I liked John Authers’ FT column on China, and basically agree with it.
The chart showing the correction in the yuan’s value against a broad trade-weighted index is especially helpful. A lot depends on the particular index you use, but there should be no doubt that a significant part of the yuan’s broad appreciation in late 2014 has now been reversed.
I did take issue with one point. Authers writes that both Chinese exports and imports are on a declining trend.
“Chinese exports dropped noticeably last month (causing a frisson in global markets). Meanwhile, imports ticked up, suggesting at least some life in the Chinese economy. Both imports and exports are on a steadily declining trend, so China’s economy is slowing down.”
That is true in dollar terms, but not in “volume” (or real) terms.
Using China’s own data for the year to August, exports are up a modest 1.8 percent (versus the same period a year ago), and imports are up 3.4 percent.
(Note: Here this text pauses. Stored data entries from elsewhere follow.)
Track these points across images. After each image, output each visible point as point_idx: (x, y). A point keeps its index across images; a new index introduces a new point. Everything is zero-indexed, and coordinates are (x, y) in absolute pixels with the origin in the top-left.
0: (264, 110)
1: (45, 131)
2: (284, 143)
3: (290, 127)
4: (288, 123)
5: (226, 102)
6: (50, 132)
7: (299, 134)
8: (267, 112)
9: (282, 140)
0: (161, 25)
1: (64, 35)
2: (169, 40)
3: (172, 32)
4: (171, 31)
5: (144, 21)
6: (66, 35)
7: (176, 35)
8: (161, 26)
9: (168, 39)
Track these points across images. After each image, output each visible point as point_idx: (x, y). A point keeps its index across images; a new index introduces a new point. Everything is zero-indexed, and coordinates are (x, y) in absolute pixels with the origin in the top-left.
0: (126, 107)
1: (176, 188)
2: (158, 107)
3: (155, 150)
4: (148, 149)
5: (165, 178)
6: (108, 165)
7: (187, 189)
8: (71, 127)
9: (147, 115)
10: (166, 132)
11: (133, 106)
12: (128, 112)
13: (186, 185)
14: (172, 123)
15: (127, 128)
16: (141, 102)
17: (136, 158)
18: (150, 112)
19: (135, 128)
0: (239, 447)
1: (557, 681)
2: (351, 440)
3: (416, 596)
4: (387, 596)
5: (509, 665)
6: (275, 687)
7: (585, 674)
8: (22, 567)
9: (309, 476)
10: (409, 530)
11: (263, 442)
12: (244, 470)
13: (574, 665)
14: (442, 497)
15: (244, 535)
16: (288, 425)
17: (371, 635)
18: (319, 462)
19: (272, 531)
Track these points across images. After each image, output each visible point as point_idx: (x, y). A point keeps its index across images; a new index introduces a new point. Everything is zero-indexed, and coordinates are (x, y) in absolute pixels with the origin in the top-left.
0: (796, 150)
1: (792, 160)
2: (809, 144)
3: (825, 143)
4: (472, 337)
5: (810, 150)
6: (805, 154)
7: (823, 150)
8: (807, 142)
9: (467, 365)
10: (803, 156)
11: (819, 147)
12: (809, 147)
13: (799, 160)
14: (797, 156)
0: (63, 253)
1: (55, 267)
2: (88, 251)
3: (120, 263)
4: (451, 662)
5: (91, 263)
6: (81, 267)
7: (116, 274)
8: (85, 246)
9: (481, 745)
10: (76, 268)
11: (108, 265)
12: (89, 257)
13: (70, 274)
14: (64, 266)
Throw in an estimate for September’s volumes (-1 percent on exports, + 1 percent on imports: this is without any adjustment for working data) and the numbers dip a bit, but still positive year over year (1.5 percent for exports, 3.1 percent for imports).
On the export side, q1 was bad—export volumes were down a couple of points (the 2014 q1 base was a pretty good, which is part of the story. But I think q2 and q3 both show roughly 3 percent y/y growth in export volumes—a strong August is offset by a weak September.